After extracting citric acid, the residue is used for biogas production. The excess anaerobic sludge (from September 2018 onwards) will then be treated through the hydrothermal carbonisation (HTC) process. HTC allows biomass to be converted into valuable carbonised products such as biochar (used for domestic heating or as fertiliser) and carbon black (used as a reinforcing agent in tyres). To control and optimise all these bioprocesses, optical sensors based on multi-wavelength photo detectors and smart soft sensors are being developed.
The INCOVER technologies are evaluated according to their environmental, social and economic performances and the results are progressively integrated into a Decision Support System tool.
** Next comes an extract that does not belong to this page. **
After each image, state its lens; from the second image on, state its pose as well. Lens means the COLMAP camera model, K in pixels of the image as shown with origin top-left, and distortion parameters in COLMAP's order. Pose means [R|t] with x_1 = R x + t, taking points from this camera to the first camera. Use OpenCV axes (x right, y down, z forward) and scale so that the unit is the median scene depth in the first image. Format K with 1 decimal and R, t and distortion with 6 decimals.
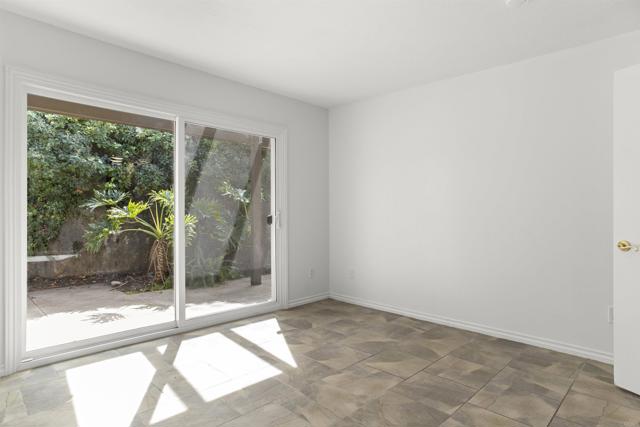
lens RADIAL K [[363.4, 0, 320.0], [0, 363.4, 213.5], [0, 0, 1]] dist [-0.053857, 0.042635]
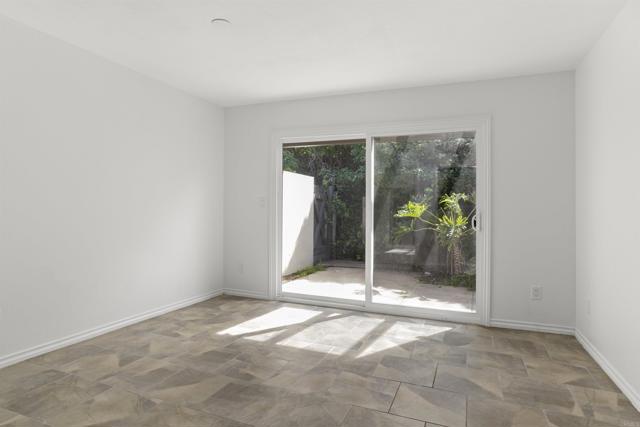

This tool will provide assistance to water authorities at choosing their optimal investments, to meet their needs. In the second half of the project, efforts will focus on optimising all the processes. Exploitation and marketing strategies will be intensified to prepare INCOVER technologies for market uptake.
About INCOVER project
INCOVER project combines the expertise of 18 European partners from seven countries. The consortium is coordinated by AIMEN Technology Centre (Spain) and includes: FINT – Future Intelligence (Greece), RECIRKU (Germany), SIMBIENTE (Portugal), SSP – SolarSpring (Germany), AUTARCON (Germany), IBET (Portugal), RENERGIE (Germany), BIOTREND (Portugal), AQUALIA (Spain), Aarhus University (Denmark), Universitat Politecnica de Catalunya (Spain), UFZ – The Helmholtz Centre for Environmental Research (Germany), Universidad de Valladolid (Spain), DTI (Denmark), OIEau (France), ISLE Utilities (UK) and ICLEI ES (Germany).
In May 2018, INCOVER was awarded the ‘Sludge and Resource Recovery Initiative of the Year’ at the annual Water Industry Award organized by WET News and Water & Wastewater Treatment.
INCOVER is a three-year project from June 2016 to May 2019. It has received funding (€7.2M) from the European Union’s Horizon 2020 research and innovation programme, under grant agreement No. 689242.
Text provided by Camille Madec (OIEau), in collaboration with the consortium.